There are more things in heaven and earth, Horatio,
Than are dreamt of in your philosophy.

Hamlet, Act I, Scene V

^^^^^^^^^^^^^^^^

I call this new painting Heaven and Earth.  It’s about 7″ wide by 35″ tall on paper and is very much in the same vein as the very  large painting that I recently completed and featured here, The Internal Landscape.  This piece features a nocturnal scene however with a deep blue sky punctured by the light of stars.

The title might refer, in a way, to the lines above from Shakespeare’s Hamlet, where Horatio and Marcellus barge in on Hamlet’s conversation with the ghost of his father.  Horatio is a rationalist, philosophically, and to him  the idea of ghosts seems absurd so that when Hamlet asks him to swear to not  speak of what he has seenl he is mystified.  Hamlet then utters the lines — There are more things in heaven and earth, Horatio,/ Than are dreamt of in your philosophy.
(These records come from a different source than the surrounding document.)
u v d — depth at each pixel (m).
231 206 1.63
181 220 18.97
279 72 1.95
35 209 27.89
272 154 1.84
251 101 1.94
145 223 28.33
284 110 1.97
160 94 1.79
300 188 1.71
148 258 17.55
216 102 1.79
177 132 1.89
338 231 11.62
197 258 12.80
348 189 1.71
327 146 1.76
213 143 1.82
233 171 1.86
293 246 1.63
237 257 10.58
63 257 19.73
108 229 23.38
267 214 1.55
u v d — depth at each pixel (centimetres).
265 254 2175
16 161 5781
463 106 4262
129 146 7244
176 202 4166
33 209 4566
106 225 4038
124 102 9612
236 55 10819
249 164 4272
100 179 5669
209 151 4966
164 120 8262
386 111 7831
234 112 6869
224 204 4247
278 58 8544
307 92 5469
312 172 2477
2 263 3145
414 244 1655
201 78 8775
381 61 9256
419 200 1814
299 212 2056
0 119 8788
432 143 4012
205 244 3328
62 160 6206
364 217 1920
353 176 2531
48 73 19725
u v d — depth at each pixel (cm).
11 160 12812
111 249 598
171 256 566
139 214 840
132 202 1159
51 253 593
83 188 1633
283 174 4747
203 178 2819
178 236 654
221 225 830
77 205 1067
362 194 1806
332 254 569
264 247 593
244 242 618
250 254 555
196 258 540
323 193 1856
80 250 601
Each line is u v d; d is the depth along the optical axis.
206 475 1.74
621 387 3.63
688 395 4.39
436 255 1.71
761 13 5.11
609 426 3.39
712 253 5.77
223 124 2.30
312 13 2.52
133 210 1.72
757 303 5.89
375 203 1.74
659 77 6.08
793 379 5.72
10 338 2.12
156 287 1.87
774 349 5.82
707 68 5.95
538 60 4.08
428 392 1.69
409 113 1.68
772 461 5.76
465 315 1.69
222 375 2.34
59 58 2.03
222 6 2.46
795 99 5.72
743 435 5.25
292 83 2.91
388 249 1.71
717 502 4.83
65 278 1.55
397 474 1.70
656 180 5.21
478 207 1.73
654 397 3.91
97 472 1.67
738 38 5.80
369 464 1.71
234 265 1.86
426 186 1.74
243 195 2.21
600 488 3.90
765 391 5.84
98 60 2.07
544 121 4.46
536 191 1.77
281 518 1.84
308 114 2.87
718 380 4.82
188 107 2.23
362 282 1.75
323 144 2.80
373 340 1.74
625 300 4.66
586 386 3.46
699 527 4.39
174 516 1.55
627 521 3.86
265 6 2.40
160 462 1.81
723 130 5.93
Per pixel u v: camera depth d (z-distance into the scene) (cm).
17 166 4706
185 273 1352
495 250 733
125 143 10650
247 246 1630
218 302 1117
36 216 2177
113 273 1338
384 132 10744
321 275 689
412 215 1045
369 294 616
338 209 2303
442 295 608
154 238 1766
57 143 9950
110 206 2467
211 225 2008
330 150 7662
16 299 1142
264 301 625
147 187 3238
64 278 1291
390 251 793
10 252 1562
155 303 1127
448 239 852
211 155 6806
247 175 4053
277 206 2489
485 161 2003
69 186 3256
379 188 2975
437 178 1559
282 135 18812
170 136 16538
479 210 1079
I suppose this painting is saying much the same thing, that we live both in the world that we know and in a world of which we are unaware.  The stars above are, and have been, always with us but we know little of them, really.  The river  runs but we often know little of its journey and the roads travel to places we shall never see.  And around us at all times are radiowaves carrying voices and images from every corner of the globe, unseen and unheard.  And perhaps among all this  are the ghosts like Hamlet’s father, moving unnoticed by our eyes focused on that which we know and see.  Or, at least, are trying to know.